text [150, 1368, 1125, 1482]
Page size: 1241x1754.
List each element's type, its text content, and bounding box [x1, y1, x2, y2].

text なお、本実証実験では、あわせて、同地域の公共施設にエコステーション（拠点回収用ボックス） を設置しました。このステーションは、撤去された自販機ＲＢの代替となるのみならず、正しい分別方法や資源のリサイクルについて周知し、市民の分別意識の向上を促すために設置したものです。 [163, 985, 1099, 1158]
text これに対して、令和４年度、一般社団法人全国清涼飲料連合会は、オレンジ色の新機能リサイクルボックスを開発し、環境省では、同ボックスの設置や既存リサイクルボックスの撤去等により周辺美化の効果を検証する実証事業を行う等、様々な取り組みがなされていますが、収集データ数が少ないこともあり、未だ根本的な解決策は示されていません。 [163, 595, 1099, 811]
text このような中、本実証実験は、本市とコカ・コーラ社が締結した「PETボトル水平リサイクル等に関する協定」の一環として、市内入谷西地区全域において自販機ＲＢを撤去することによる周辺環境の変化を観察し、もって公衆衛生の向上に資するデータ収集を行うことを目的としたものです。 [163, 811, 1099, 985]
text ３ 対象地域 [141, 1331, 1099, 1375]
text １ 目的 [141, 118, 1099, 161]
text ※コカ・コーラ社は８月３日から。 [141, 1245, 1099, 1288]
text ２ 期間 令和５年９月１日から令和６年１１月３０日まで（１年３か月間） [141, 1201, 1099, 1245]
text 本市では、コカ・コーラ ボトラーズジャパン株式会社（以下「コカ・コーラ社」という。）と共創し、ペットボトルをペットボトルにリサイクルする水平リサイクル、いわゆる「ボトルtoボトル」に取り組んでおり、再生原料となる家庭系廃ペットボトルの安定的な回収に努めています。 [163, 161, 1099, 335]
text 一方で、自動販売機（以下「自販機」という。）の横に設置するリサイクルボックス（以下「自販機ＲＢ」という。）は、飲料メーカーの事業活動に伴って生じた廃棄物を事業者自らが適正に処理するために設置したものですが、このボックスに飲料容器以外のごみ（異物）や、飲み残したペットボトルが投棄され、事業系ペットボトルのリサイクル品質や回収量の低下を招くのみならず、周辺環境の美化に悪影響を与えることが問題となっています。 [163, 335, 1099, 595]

────────────────────────────────────────

The task :: Copy every line of the material in which the word "text" occurs.

Finished task ::
text [150, 1368, 1125, 1482]
List each element's type, its text content, and bounding box [x1, y1, x2, y2].
text なお、本実証実験では、あわせて、同地域の公共施設にエコステーション（拠点回収用ボックス） を設置しました。このステーションは、撤去された自販機ＲＢの代替となるのみならず、正しい分別方法や資源のリサイクルについて周知し、市民の分別意識の向上を促すために設置したものです。 [163, 985, 1099, 1158]
text これに対して、令和４年度、一般社団法人全国清涼飲料連合会は、オレンジ色の新機能リサイクルボックスを開発し、環境省では、同ボックスの設置や既存リサイクルボックスの撤去等により周辺美化の効果を検証する実証事業を行う等、様々な取り組みがなされていますが、収集データ数が少ないこともあり、未だ根本的な解決策は示されていません。 [163, 595, 1099, 811]
text このような中、本実証実験は、本市とコカ・コーラ社が締結した「PETボトル水平リサイクル等に関する協定」の一環として、市内入谷西地区全域において自販機ＲＢを撤去することによる周辺環境の変化を観察し、もって公衆衛生の向上に資するデータ収集を行うことを目的としたものです。 [163, 811, 1099, 985]
text ３ 対象地域 [141, 1331, 1099, 1375]
text １ 目的 [141, 118, 1099, 161]
text ※コカ・コーラ社は８月３日から。 [141, 1245, 1099, 1288]
text ２ 期間 令和５年９月１日から令和６年１１月３０日まで（１年３か月間） [141, 1201, 1099, 1245]
text 本市では、コカ・コーラ ボトラーズジャパン株式会社（以下「コカ・コーラ社」という。）と共創し、ペットボトルをペットボトルにリサイクルする水平リサイクル、いわゆる「ボトルtoボトル」に取り組んでおり、再生原料となる家庭系廃ペットボトルの安定的な回収に努めています。 [163, 161, 1099, 335]
text 一方で、自動販売機（以下「自販機」という。）の横に設置するリサイクルボックス（以下「自販機ＲＢ」という。）は、飲料メーカーの事業活動に伴って生じた廃棄物を事業者自らが適正に処理するために設置したものですが、このボックスに飲料容器以外のごみ（異物）や、飲み残したペットボトルが投棄され、事業系ペットボトルのリサイクル品質や回収量の低下を招くのみならず、周辺環境の美化に悪影響を与えることが問題となっています。 [163, 335, 1099, 595]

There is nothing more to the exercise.